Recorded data
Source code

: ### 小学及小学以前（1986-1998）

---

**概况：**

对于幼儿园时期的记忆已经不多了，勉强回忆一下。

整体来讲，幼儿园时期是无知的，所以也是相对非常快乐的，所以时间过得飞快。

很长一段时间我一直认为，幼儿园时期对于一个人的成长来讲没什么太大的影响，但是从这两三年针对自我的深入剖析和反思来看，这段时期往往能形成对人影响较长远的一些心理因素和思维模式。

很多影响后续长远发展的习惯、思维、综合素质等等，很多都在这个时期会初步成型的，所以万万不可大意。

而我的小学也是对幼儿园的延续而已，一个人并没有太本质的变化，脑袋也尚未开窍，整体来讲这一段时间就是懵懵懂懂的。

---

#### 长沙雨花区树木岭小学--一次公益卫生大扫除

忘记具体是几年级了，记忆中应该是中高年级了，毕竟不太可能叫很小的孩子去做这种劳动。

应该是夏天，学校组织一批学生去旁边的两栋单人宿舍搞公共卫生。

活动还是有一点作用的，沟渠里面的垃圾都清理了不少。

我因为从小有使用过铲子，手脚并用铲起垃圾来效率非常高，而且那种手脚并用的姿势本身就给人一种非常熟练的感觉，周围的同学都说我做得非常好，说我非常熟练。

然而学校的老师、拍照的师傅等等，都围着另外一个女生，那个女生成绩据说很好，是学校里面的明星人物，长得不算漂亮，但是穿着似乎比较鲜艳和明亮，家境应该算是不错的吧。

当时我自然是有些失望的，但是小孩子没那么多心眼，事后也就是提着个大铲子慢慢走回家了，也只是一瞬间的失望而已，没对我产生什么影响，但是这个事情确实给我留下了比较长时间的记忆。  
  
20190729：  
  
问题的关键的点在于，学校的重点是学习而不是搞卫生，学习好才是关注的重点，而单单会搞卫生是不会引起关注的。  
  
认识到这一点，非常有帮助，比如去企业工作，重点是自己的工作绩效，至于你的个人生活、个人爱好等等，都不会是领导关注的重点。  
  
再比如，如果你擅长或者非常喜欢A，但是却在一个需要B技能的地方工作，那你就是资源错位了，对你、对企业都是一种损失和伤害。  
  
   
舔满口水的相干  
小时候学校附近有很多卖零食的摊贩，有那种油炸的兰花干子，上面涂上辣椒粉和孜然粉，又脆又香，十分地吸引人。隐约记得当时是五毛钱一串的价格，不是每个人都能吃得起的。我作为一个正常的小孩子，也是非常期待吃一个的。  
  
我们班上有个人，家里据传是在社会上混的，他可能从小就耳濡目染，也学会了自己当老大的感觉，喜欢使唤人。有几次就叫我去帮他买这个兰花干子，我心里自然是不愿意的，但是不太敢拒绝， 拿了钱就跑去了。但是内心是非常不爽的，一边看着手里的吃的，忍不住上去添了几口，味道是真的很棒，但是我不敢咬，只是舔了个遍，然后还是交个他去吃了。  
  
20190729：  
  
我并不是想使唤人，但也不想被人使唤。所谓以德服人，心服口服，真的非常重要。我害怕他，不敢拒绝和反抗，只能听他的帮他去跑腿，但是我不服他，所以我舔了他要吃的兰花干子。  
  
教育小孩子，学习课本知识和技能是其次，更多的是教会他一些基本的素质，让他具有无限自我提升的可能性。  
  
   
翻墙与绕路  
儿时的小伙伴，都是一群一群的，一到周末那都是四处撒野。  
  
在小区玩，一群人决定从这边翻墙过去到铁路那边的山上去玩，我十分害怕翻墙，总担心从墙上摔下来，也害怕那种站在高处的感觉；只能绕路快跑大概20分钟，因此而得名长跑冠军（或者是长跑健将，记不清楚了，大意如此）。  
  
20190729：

...

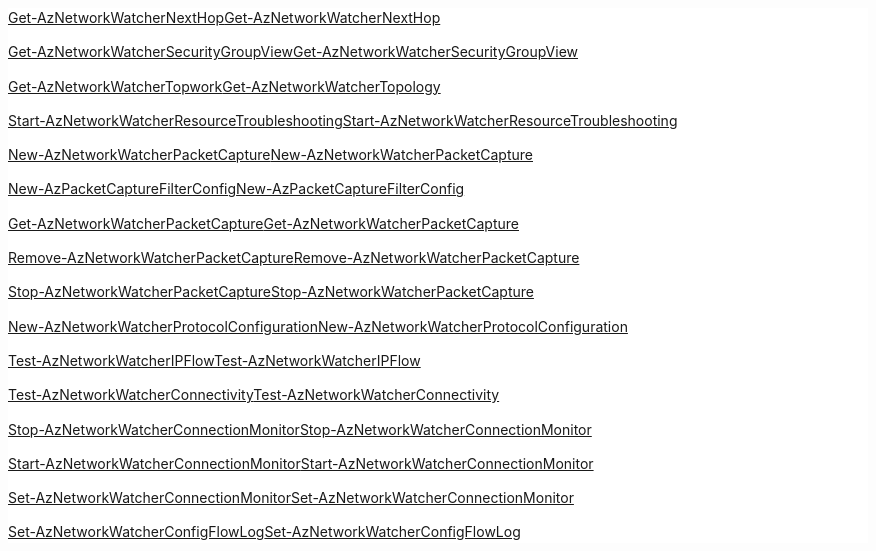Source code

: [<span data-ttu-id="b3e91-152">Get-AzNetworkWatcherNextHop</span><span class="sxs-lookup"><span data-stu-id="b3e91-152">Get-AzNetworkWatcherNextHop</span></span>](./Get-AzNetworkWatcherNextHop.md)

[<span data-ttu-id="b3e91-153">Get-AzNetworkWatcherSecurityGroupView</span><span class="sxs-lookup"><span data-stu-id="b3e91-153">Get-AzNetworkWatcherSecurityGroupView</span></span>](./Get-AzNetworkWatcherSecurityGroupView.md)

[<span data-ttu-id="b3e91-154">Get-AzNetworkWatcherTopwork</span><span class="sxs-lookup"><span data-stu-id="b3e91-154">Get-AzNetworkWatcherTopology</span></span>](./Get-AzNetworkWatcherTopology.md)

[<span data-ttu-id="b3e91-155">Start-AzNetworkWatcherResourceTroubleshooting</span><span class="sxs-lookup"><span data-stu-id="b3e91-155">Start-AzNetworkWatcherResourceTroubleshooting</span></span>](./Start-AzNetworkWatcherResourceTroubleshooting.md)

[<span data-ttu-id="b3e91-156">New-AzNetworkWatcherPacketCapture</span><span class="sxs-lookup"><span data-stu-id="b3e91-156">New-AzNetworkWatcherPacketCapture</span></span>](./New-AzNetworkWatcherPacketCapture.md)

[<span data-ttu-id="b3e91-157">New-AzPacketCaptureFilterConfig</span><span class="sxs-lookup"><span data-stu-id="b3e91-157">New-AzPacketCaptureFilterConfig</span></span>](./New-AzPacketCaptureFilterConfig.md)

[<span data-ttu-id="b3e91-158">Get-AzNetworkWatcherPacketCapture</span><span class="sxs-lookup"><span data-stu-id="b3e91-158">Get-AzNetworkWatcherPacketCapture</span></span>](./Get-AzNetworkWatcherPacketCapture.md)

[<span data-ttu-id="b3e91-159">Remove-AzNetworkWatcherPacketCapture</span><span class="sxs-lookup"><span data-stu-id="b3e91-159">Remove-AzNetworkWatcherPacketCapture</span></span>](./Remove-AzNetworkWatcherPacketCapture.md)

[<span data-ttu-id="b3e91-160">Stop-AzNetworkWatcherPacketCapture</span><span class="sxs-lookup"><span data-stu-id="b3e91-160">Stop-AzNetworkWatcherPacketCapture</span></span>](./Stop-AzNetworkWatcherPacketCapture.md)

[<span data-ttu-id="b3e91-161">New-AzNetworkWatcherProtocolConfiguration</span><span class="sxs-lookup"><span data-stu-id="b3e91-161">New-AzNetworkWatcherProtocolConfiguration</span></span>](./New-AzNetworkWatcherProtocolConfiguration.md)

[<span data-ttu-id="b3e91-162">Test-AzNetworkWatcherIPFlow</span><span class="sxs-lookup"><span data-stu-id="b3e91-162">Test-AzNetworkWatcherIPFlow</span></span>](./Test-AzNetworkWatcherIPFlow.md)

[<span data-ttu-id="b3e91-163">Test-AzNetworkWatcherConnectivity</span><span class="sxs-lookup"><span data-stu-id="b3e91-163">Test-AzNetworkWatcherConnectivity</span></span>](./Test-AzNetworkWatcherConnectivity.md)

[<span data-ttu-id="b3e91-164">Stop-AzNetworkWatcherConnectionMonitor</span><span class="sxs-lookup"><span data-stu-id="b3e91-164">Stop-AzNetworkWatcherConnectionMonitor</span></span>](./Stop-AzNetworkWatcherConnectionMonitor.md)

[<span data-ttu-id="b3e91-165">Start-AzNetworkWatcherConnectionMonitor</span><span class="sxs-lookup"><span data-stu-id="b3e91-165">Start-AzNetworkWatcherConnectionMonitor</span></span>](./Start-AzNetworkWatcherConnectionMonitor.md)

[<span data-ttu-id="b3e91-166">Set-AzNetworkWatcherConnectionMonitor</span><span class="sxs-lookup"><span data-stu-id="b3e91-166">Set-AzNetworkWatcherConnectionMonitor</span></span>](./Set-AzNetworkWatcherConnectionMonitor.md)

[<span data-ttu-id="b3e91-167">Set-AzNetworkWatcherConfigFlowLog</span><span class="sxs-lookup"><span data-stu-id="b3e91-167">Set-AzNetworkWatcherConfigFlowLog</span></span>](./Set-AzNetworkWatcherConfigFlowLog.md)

--

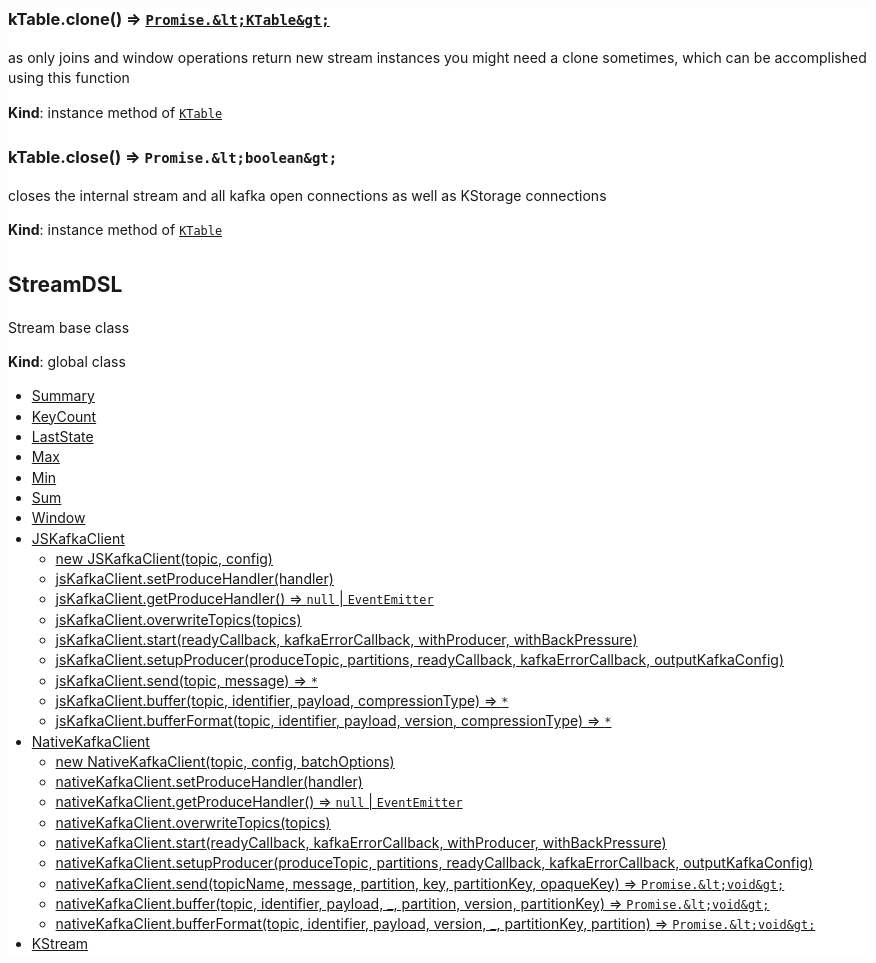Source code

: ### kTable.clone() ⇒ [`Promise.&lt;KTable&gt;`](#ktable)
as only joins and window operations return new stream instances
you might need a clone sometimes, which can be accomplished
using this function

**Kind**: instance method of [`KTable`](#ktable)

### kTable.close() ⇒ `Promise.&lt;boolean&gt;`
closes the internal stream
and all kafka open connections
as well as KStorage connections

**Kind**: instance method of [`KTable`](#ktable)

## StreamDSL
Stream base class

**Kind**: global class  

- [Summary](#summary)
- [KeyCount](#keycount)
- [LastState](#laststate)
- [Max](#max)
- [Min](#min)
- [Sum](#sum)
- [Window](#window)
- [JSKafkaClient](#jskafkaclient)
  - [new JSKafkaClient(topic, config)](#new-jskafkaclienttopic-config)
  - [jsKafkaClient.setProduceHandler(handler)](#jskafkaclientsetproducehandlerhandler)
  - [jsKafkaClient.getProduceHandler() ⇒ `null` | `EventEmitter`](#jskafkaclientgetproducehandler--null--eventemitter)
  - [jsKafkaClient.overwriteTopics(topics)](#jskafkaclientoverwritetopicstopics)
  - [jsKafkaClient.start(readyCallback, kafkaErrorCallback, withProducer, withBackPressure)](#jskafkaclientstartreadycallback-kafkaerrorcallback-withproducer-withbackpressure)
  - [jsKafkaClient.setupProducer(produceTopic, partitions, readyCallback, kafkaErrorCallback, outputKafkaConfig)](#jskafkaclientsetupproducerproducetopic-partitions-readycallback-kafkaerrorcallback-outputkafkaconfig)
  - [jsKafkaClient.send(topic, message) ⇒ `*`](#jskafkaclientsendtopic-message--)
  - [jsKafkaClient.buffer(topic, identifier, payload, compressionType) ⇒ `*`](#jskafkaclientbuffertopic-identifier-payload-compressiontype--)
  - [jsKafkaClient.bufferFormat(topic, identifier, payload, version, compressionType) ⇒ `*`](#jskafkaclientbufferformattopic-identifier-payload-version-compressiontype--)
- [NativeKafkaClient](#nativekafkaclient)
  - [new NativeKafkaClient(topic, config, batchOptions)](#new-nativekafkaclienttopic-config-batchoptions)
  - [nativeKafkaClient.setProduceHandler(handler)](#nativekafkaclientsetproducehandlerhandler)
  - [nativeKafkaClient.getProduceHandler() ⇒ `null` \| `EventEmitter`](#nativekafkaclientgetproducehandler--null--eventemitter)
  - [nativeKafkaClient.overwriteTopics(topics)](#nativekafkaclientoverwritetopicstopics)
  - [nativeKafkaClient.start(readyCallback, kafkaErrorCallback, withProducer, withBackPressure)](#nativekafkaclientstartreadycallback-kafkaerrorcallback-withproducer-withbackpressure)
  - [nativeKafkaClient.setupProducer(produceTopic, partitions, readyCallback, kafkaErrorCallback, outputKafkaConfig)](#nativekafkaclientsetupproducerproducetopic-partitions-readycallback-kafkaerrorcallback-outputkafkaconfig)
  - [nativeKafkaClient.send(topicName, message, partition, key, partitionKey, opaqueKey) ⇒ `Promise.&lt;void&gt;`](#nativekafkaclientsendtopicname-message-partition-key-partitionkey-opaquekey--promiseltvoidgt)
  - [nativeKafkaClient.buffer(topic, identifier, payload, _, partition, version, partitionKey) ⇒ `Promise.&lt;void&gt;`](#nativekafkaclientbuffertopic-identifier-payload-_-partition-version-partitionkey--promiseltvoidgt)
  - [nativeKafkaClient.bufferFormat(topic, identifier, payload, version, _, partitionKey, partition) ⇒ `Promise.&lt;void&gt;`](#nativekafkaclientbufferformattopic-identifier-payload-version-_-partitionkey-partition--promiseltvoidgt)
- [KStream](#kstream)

# [Aim of the exercise]
Every line above from the line with "- [Max](#max)" to the line with "- [jsKafkaClient.getProduceHandler() ⇒", both included, must be reproduced exactly, and no other line may appear.

# [Response to the exercise]
- [Max](#max)
- [Min](#min)
- [Sum](#sum)
- [Window](#window)
- [JSKafkaClient](#jskafkaclient)
  - [new JSKafkaClient(topic, config)](#new-jskafkaclienttopic-config)
  - [jsKafkaClient.setProduceHandler(handler)](#jskafkaclientsetproducehandlerhandler)
  - [jsKafkaClient.getProduceHandler() ⇒ `null` | `EventEmitter`](#jskafkaclientgetproducehandler--null--eventemitter)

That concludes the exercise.